## INSTRUÇÕES DO EXERCÍCIO
1 - Extraia do texto sobre cinema e The Doors, sem nenhuma alteração, o trecho que começa nas palavras que contêm "Vez ou outra" e termina em "hotel em Paris.".
2 - Liste todas as pessoas mencionadas pelo nome no texto sobre cinema e The Doors, uma por linha.
3 - Responda com base no texto sobre cinema e The Doors:
(a) Em que ano o narrador esperou a estreia do filme The Doors?
(b) Em que cinema ele assistiu ao filme?
(c) De onde vem o nome da banda?
-------- TEXTO FORNECIDO --------
O cinema é extraordinário. Se você não se vacina contra ele, pode escrever, vai ser arrebatado e domado por sua força. O que o cinema tem de fascinante tem também de perigoso. Essa capacidade extraordinária de dissolver as fronteiras e engolir o real.
Vez ou outra me pego reclamando da vida e digo a mim mesmo: o que falta nesta bosta é a trilha sonora. Coisas de quem cresceu assistindo filmes. Quando se tem dezesseis anos, aí a situação complica. Lembro que no ano da graça de 1991 esperei como um viciado em crise de abstinência a estréia do filme The Doors, de Oliver Stone. Falava sobre um de meus ídolos de adolescência. Jim Morrison era filho de um militar da Flórida que foi estudar cinema na UCLA, tomou uns dois ácidos e ficou pirado. Resolveu formar uma banda de rock com uns colegas da faculdade, virou símbolo sexual, e entrou para a mitologia do rock por morrer de forma estúpida, gordo e decadente após uma overdose de heroína numa banheira de um hotel em Paris.
O nome da banda (Doors) vem de um livro de Huxley, As portas da percepção, e de um verso de Willian Blake (quando as portas da percepção estiverem abertas, o homem verá o mundo tal qual é: infinito). Lembro de ter assistido o filme numa noite de sexta feira, no finado cine Rio Verde no centro de Natal. Foi como se o Oliver Stone tivesse dito para mim: veja que vida cocô você tem! Sair do cinema querendo fugir de Natal a toda velocidade. Queria romper as fronteiras, as portas, os portões, abrir todas as janelas, me lançar selvagemente no mundo e, com um pouco de sorte, morrer jovem de um modo mitológico. Também senti vontade de escrever poesia. Na verdade a única coisa que eu consegui naquela noite foi ficar sem dormir, lamentando o fato de ter nascido numa província no fiofó do planeta, distante dos locais nos quais a vida e a história produziam seus desdobramentos. A adolescência passou, o tédio morreu no relógio de ponto da vida adulta e a ansiedade pela abertura das portas da percepção também escorreu junto com a mulditão de livros de filosofia que eu andei lendo. Mas ficou a imagem de Morrison, rei lagarto, xamã, metido numa calça preta dançando em êxtase para o delírio da tribo.
-------- DADOS EXTRAÍDOS --------
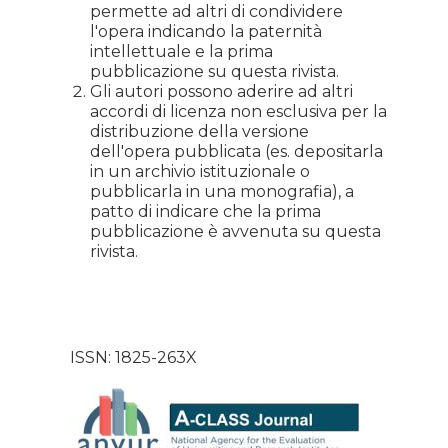
permette ad altri di condividere
l'opera indicando la paternità
intellettuale e la prima
pubblicazione su questa rivista.
Gli autori possono aderire ad altri
accordi di licenza non esclusiva per la
distribuzione della versione
dell'opera pubblicata (es. depositarla
in un archivio istituzionale o
pubblicarla in una monografia), a
patto di indicare che la prima
pubblicazione è avvenuta su questa
rivista.
ISSN: 1825-263X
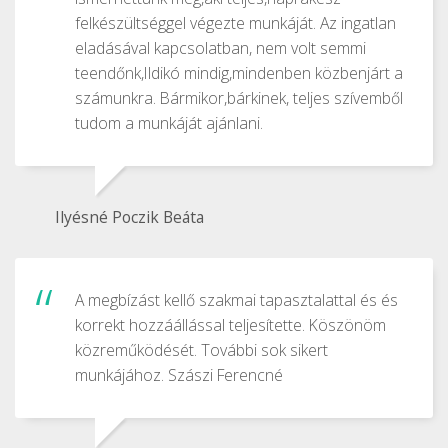
felkészültséggel végezte munkáját. Az ingatlan
eladásával kapcsolatban, nem volt semmi
teendőnk,Ildikó mindig,mindenben közbenjárt a
számunkra. Bármikor,bárkinek, teljes szívemből
tudom a munkáját ajánlani.
Ilyésné Poczik Beáta
A megbízást kellő szakmai tapasztalattal és és
korrekt hozzáállással teljesítette. Köszönöm
közreműködését. További sok sikert
munkájához. Szászi Ferencné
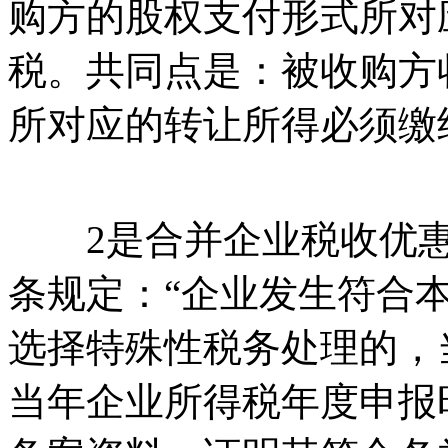
购方的股权支付形式所对
税。共同点是：被收购方
所对应的转让所得必须缴
2是合并企业税收优惠审计
条规定：“企业发生符合
选择特殊性税务处理的，
当年企业所得税年度申报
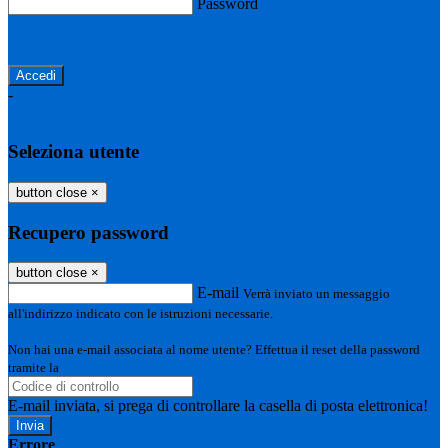
Password
Password dimenticata?
-
Entra con SPID
Entra con CIE
Seleziona utente
button close
×
Recupero password
button close
×
E-mail
Verrà inviato un messaggio
all'indirizzo indicato con le istruzioni necessarie.
Non hai una e-mail associata al nome utente? Effettua il reset della password
tramite la
Login Spaggiari
E-mail inviata, si prega di controllare la casella di posta elettronica!
Errore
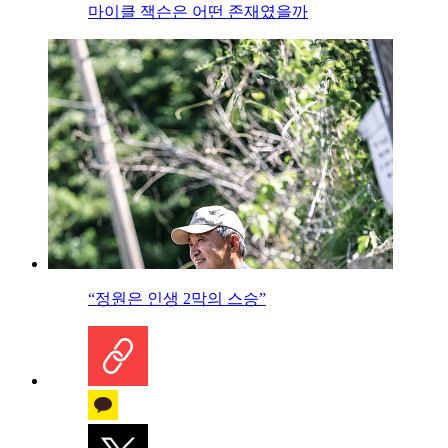
마이클 잭슨은 어떤 존재였을까
“정원은 인생 2막의 스승”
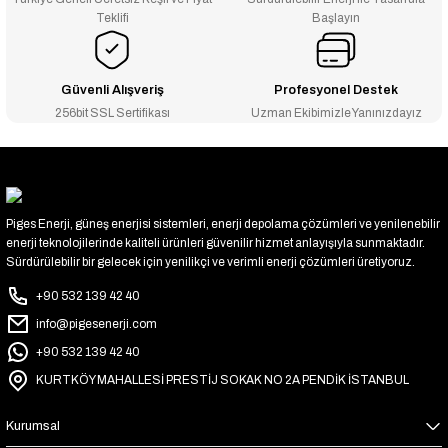
Teklifi
Başlayın
Güvenli Alışveriş
Profesyonel Destek
256bit SSL Sertifikası
Uzman Ekibimizle Yanınızdayız
Piges Enerji, güneş enerjisi sistemleri, enerji depolama çözümleri ve yenilenebilir
enerji teknolojilerinde kaliteli ürünleri güvenilir hizmet anlayışıyla sunmaktadır.
Sürdürülebilir bir gelecek için yenilikçi ve verimli enerji çözümleri üretiyoruz.
+90 532 139 42 40
info@pigesenerji.com
+90 532 139 42 40
KURTKÖY MAHALLESİ PRESTİJ SOKAK NO 2A PENDİK İSTANBUL
Kurumsal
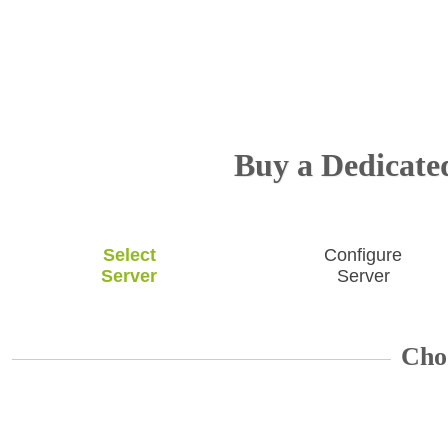
Buy a Dedicated
Select
Configure
Server
Server
Cho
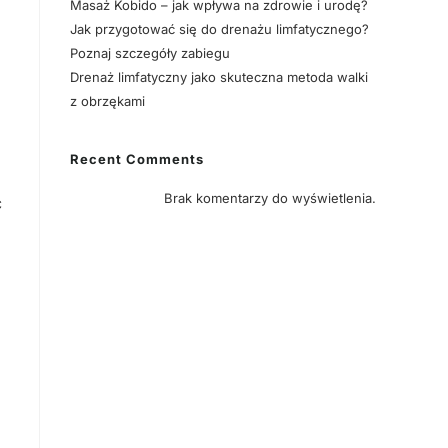
Masaż Kobido – jak wpływa na zdrowie i urodę?
Jak przygotować się do drenażu limfatycznego?
Poznaj szczegóły zabiegu
Drenaż limfatyczny jako skuteczna metoda walki
z obrzękami
Recent Comments
Brak komentarzy do wyświetlenia.
ć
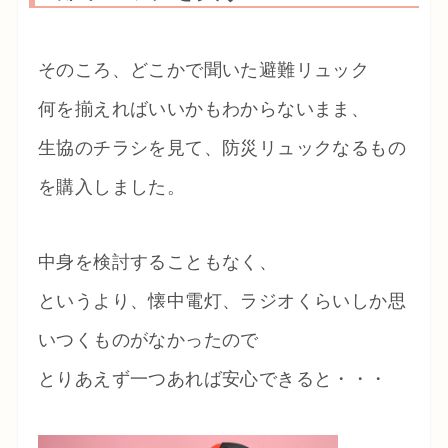
そのころ、どこかで聞いた避難リュック
何を揃えればいいかもわからないまま、
生協のチラシを見て、防災リュックなるもの
を購入しました。
中身を検討することもなく、
というより、懐中電灯、ラジオくらいしか思
いつくものがなかったので
とりあえず一つあれば安心できると・・・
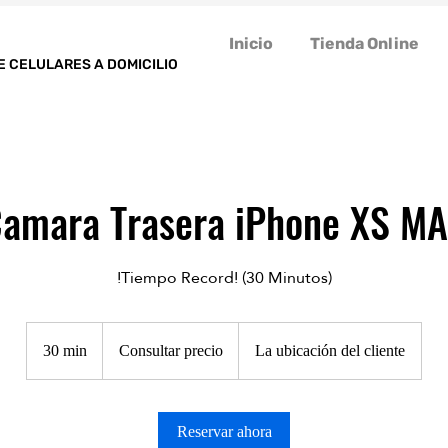
Inicio
Tienda Online
E CELULARES A DOMICILIO
amara Trasera iPhone XS M
!Tiempo Record! (30 Minutos)
Consultar
precio
30 min
3
Consultar precio
La ubicación del cliente
0
m
Reservar ahora
i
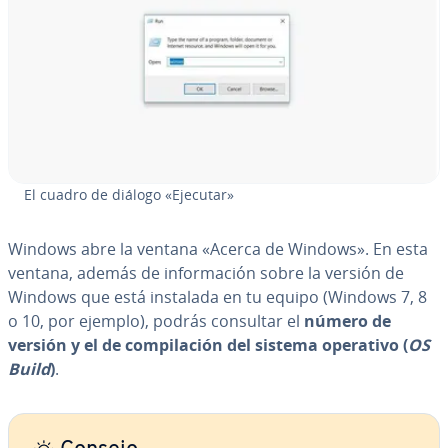
El cuadro de diálogo «Ejecutar»
Windows abre la ventana «Acerca de Windows». En esta
ventana, además de in­fo­r­ma­ción sobre la versión de
Windows que está instalada en tu equipo (Windows 7, 8
o 10, por ejemplo), podrás consultar el
número de
versión y el de co­m­pi­la­ción del sistema operativo (
OS
Build
)
.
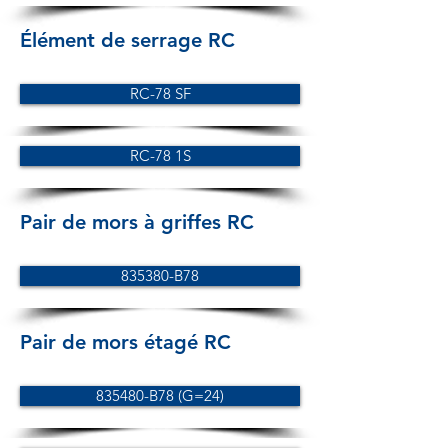
Élément de serrage RC
RC-78 SF
RC-78 1S
Pair de mors à griffes RC
835380-B78
Pair de mors étagé RC
835480-B78 (G=24)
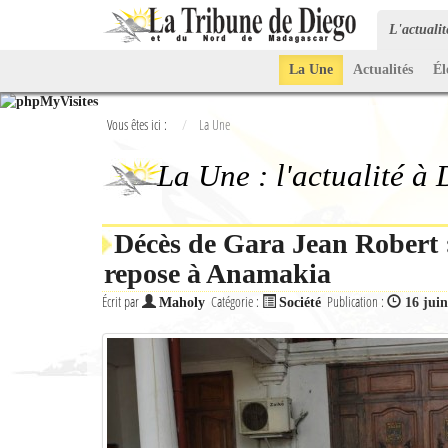
L'actuali
La Une
Actualités
Él
Vous êtes ici :
La Une
La Une : l'actualité à
Décès de Gara Jean Robert 
repose à Anamakia
Écrit par
Catégorie :
Publication :
Maholy
Société
16 jui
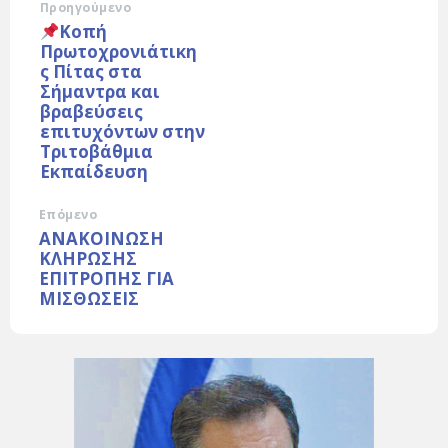
Προηγούμενο
Κοπή
Πρωτοχρονιάτικη
ς Πίτας στα
Σήμαντρα και
βραβεύσεις
επιτυχόντων στην
Τριτοβάθμια
Εκπαίδευση
Επόμενο
ΑΝΑΚΟΙΝΩΣΗ
ΚΛΗΡΩΣΗΣ
ΕΠΙΤΡΟΠΗΣ ΓΙΑ
ΜΙΣΘΩΣΕΙΣ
--------
## RESPOSTAS EM ORDEM
1 -
Vez ou outra me pego reclamando da vida e digo a mim mesmo: o que falta nesta bosta é a trilha sonora. Coisas de quem cresceu assistindo filmes. Quando se tem dezesseis anos, aí a situação complica. Lembro que no ano da graça de 1991 esperei como um viciado em crise de abstinência a estréia do filme The Doors, de Oliver Stone. Falava sobre um de meus ídolos de adolescência. Jim Morrison era filho de um militar da Flórida que foi estudar cinema na UCLA, tomou uns dois ácidos e ficou pirado. Resolveu formar uma banda de rock com uns colegas da faculdade, virou símbolo sexual, e entrou para a mitologia do rock por morrer de forma estúpida, gordo e decadente após uma overdose de heroína numa banheira de um hotel em Paris.

2 -
Oliver Stone
Jim Morrison
Huxley
Willian Blake

3 -
(a) Em 1991.
(b) No cine Rio Verde, no centro de Natal.
(c) De um livro de Huxley, As portas da percepção, e de um verso de Willian Blake.